I did two experimental spawns to see just how small of a container I could use. I did a 1 gallon and a two gallon planning to use those for 21 days. I feed mine green water from day 3-7 after hatching with a BBS feeding here and there and BBS there after until 1 month old where I start to add in frozen BBS and fry powder. I found it is extremely difficult to clean such a small tank and even though I did daily 50% water changes the fry are almost one month old and are quite small-most look like they are 1-2 weeks old. It was also extremely difficult to add and remove water without taking forever or disturbing the fry greatly. I transferred everyone to the standard 5 gallon nursery tank that I have success with and will give them two weeks. If I don't see substantial growth I'll scrap the spawns or I may cull out all but the largest and see it they continue to grow.

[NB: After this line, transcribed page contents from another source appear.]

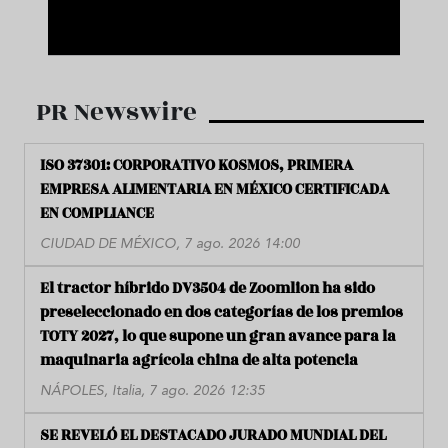
PR Newswire
ISO 37301: CORPORATIVO KOSMOS, PRIMERA
EMPRESA ALIMENTARIA EN MÉXICO CERTIFICADA
EN COMPLIANCE
CIUDAD DE MÉXICO, 7 ago. 2026 14:00
El tractor híbrido DV3504 de Zoomlion ha sido
preseleccionado en dos categorías de los premios
TOTY 2027, lo que supone un gran avance para la
maquinaria agrícola china de alta potencia
NÁPOLES, Italia, 7 ago. 2026 12:35
SE REVELÓ EL DESTACADO JURADO MUNDIAL DEL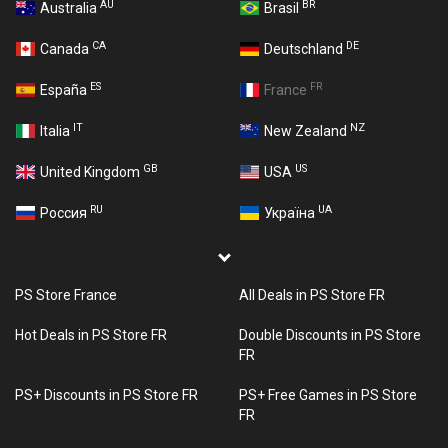
AU
BR
Australia
Brasil
CA
DE
Canada
Deutschland
ES
FR
España
France
IT
NZ
Italia
New Zealand
GB
US
United Kingdom
USA
RU
UA
Россия
Україна
PS Store France
All Deals in PS Store FR
Hot Deals in PS Store FR
Double Discounts in PS Store
FR
PS+ Discounts in PS Store FR
PS+ Free Games in PS Store
FR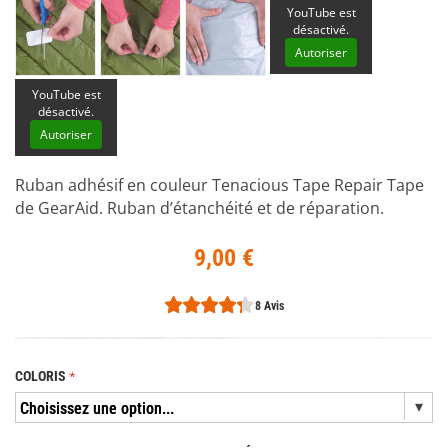
YouTube est
désactivé.
Autoriser
YouTube est
désactivé.
Autoriser
Ruban adhésif en couleur Tenacious Tape Repair Tape
de GearAid. Ruban d’étanchéité et de réparation.
9,00 €
8 Avis
COLORIS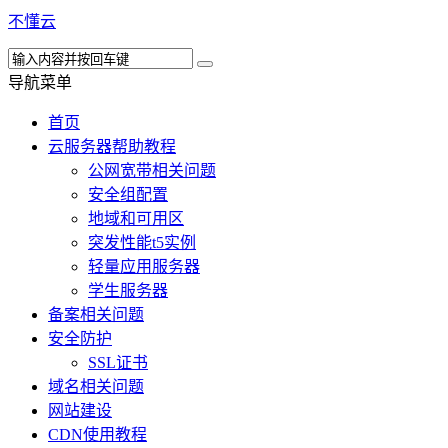
不懂云
导航菜单
首页
云服务器帮助教程
公网宽带相关问题
安全组配置
地域和可用区
突发性能t5实例
轻量应用服务器
学生服务器
备案相关问题
安全防护
SSL证书
域名相关问题
网站建设
CDN使用教程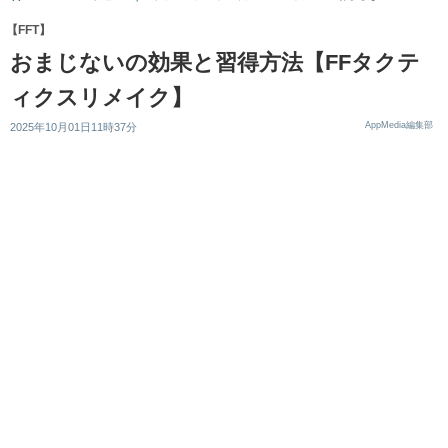
【FFT】
おまじないの効果と習得方法【FFタクテ
ィクスリメイク】
AppMedia編集部
2025年10月01日11時37分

When feeding infusoria I add some to the tank once the fry hatch so the infusoria can really take hold by the time the fry need them. Then I add it daily. I use green water from outside-I don't think there are enough infusoria just hanging out around the plants in a tank. I actively add it. My water is alive. I can see plenty of tiny critters in there and the fry have a field day mowing them down. I prefer it as a first food just because it is always available to the fry and it won't foul the water at all. I find when I start with BBS at day three I am having to clean the bottom of the tank daily. I'd rather not disturb the fry for the first week at all. No water additions, no siphoning...nothing.

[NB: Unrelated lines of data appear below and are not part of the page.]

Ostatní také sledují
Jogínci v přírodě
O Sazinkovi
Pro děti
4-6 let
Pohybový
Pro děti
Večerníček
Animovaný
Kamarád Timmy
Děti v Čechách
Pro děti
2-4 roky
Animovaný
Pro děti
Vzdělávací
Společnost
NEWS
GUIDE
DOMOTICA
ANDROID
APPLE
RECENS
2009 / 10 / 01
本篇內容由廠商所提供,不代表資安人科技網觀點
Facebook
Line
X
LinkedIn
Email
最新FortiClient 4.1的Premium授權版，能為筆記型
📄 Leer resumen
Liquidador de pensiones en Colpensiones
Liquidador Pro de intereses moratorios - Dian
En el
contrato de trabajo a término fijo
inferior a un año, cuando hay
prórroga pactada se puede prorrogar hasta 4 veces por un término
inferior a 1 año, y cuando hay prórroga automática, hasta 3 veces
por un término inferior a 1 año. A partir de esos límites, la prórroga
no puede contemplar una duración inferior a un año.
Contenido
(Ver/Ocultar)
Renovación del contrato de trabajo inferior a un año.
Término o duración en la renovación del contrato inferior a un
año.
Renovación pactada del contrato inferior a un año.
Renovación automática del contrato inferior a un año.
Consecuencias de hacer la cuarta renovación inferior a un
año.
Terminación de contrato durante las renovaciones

I am also none to gentle with my fry. I remove water quickly, I add water quickly, I net them, etc. and honestly I lose very few from handling stress after they are two weeks old. For some reason they don't seem as hardy during the first two weeks so I do baby them a bit but after that they are handled like adult fish.


----------



## DoctorWhoLuver (Feb 23, 2012)

Thank you for all the help I'm going to try my hardest to keep the remaining fry alive. Most of the spawn has died off, about 70 to 80 and there are about 10 surviving fry. Although, some of the survivors still aren't looking so well.. Hopefully, they'll pull through


----------



## Ilikebutterflies (May 19, 2012)

There is a learning curve for sure. Are you conditioning your pair for another go-round?


----------



## DoctorWhoLuver (Feb 23, 2012)

No that was the last spawn before school starts. Maybe in a few months or so.


----------